Panté N
Rosenstiel Basic Medical Sciences Research Center, Brandeis University, Waltham, Massachusetts 02254.
J Struct Biol. 1994 Sep-Oct;113(2):148-63. doi: 10.1006/jsbi.1994.1047.
Paramyosin is the main structural component of the thick filament of molluscan smooth muscles. These filaments consist of a large paracrystalline core of paramyosin with myosin arranged on its surface. The detailed molecular packing of paramyosin in the core and the array of myosin on the surface of the paramyosin core remain unknown. An unsolved problem is the polarity of the paramyosin molecules within these thick filaments (i.e., it is not known whether the paramyosin molecules assemble with their NH2-terminal ends pointing toward the center or toward the end of the thick filament). Here a method to distinguish between the NH2- and the COOH-terminal ends of the paramyosin molecule by electron microscopy is described and used to determine their polarity in synthetic paracrystalline arrays. This method consists of labeling the cysteine residues of paramyosin molecules with the avidin-biotin system developed by Sutoh et al. (1984). Accordingly, the sulfhydryl groups of paramyosin--isolated from the anterior byssus retractor muscle (ABRM) of Mytilus edulis--were modified with maleimide-biotin, and the biotinylated thiols were visualized in the electron microscope after glycerol spraying/rotary metal shadowing by attaching monomeric avidin to them. Avidin-biotin labeling of the native molecule and its carboxypeptidase fragments revealed that ABRM paramyosin contains one pair of cysteine at its NH2-terminal end and one pair at approximately 30 nm from its COOH-terminal end. Synthetic paracrystalline arrays of paramyosin with known axial arrangement were also labeled with the avidin-biotin system. The location of the bound avidin in these paracrystals indicated the polarity of paramyosin in these arrays. The polarity was also determined by comparison of the transverse band-like staining pattern of paracrystals of alpha-paramyosin (intact protein) and beta-paramyosin (a proteolytically cleaved alpha-paramyosin that has lost a small segment at its COOH-terminal end). Both methods revealed that paramyosin assembles with its NH2-terminal end pointing toward the center of the paracrystals. The implications of this result for the polarity of paramyosin in the native filament core, and for the arrangement of myosin on the surface of molluscan thick filaments, are discussed.

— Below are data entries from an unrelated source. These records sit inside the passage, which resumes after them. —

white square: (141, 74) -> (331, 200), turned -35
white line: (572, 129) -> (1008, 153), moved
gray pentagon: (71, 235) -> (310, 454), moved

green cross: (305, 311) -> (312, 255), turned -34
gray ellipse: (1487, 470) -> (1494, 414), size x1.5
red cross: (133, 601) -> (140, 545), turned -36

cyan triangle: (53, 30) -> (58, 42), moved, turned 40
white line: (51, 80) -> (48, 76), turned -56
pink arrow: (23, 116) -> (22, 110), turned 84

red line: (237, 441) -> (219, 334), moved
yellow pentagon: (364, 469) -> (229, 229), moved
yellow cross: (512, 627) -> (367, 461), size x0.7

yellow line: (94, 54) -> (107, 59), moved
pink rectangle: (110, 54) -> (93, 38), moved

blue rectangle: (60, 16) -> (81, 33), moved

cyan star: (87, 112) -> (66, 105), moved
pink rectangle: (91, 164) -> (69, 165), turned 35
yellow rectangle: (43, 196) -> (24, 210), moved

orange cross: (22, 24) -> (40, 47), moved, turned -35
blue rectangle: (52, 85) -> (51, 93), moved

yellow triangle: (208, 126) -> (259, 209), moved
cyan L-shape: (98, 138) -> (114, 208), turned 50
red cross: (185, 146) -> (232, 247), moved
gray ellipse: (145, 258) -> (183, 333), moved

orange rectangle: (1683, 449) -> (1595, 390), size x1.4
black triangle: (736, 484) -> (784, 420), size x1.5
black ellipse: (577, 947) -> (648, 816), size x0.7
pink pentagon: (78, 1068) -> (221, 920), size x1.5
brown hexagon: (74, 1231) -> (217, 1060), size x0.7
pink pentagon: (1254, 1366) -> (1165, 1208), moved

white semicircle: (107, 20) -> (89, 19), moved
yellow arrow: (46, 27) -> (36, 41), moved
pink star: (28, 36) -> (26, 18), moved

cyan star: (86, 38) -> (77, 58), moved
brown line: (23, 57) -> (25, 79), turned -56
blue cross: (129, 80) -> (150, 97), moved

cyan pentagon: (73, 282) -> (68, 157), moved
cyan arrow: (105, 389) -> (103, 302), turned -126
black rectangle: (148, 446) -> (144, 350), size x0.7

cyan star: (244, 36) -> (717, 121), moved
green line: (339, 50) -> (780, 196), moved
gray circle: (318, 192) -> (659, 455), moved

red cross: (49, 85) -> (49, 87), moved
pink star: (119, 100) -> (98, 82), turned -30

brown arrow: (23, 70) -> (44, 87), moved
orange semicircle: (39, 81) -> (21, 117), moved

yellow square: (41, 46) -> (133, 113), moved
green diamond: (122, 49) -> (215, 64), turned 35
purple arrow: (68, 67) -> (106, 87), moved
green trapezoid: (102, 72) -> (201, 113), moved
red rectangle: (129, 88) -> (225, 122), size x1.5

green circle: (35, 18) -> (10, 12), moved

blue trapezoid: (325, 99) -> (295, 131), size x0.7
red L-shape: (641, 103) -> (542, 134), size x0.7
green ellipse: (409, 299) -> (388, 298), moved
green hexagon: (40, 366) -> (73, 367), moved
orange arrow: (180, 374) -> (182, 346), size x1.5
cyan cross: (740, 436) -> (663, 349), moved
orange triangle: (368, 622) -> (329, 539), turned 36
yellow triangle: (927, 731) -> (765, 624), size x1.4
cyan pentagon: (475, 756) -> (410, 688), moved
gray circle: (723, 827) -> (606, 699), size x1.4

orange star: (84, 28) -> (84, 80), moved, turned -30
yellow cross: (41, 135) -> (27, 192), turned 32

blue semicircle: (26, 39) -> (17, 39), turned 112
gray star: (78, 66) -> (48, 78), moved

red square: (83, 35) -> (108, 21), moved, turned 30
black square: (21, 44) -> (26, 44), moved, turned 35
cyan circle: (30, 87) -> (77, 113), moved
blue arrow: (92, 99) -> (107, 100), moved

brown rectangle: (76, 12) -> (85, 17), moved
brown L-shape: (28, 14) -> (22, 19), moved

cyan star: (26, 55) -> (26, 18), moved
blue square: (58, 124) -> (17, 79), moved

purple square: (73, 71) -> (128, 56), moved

副肌球蛋白是软体动物平滑肌粗肌丝的主要结构成分。这些肌丝由一个大的副肌球蛋白副晶状核心组成,肌球蛋白排列在其表面。副肌球蛋白在核心中的详细分子堆积以及副肌球蛋白核心表面的肌球蛋白排列仍然未知。一个尚未解决的问题是这些粗肌丝中副肌球蛋白分子的极性(即,不知道副肌球蛋白分子组装时其NH2末端是指向中心还是指向粗肌丝的末端)。本文描述了一种通过电子显微镜区分副肌球蛋白分子的NH2末端和COOH末端的方法,并用于确定其在合成副晶状阵列中的极性。该方法包括用Sutoh等人(1984年)开发的抗生物素蛋白-生物素系统标记副肌球蛋白分子的半胱氨酸残基。因此,从紫贻贝的前足丝收缩肌(ABRM)中分离出的副肌球蛋白的巯基用马来酰亚胺-生物素进行修饰,通过将单体抗生物素蛋白附着到生物素化的硫醇上,在甘油喷雾/旋转金属阴影处理后在电子显微镜下观察生物素化的硫醇。天然分子及其羧肽酶片段经抗生物素蛋白-生物素标记显示,ABRM副肌球蛋白在其NH2末端含有一对半胱氨酸,在距其COOH末端约30 nm处含有一对半胱氨酸。具有已知轴向排列的副肌球蛋白合成副晶状阵列也用抗生物素蛋白-生物素系统进行标记。这些副晶体中结合的抗生物素蛋白的位置表明了这些阵列中副肌球蛋白的极性。通过比较α-副肌球蛋白(完整蛋白)和β-副肌球蛋白(一种在COOH末端失去一小段的蛋白水解切割的α-副肌球蛋白)副晶体的横向带状染色模式也确定了极性。两种方法都表明,副肌球蛋白组装时其NH2末端指向副晶体的中心。讨论了该结果对天然肌丝核心中副肌球蛋白极性以及软体动物粗肌丝表面肌球蛋白排列的影响。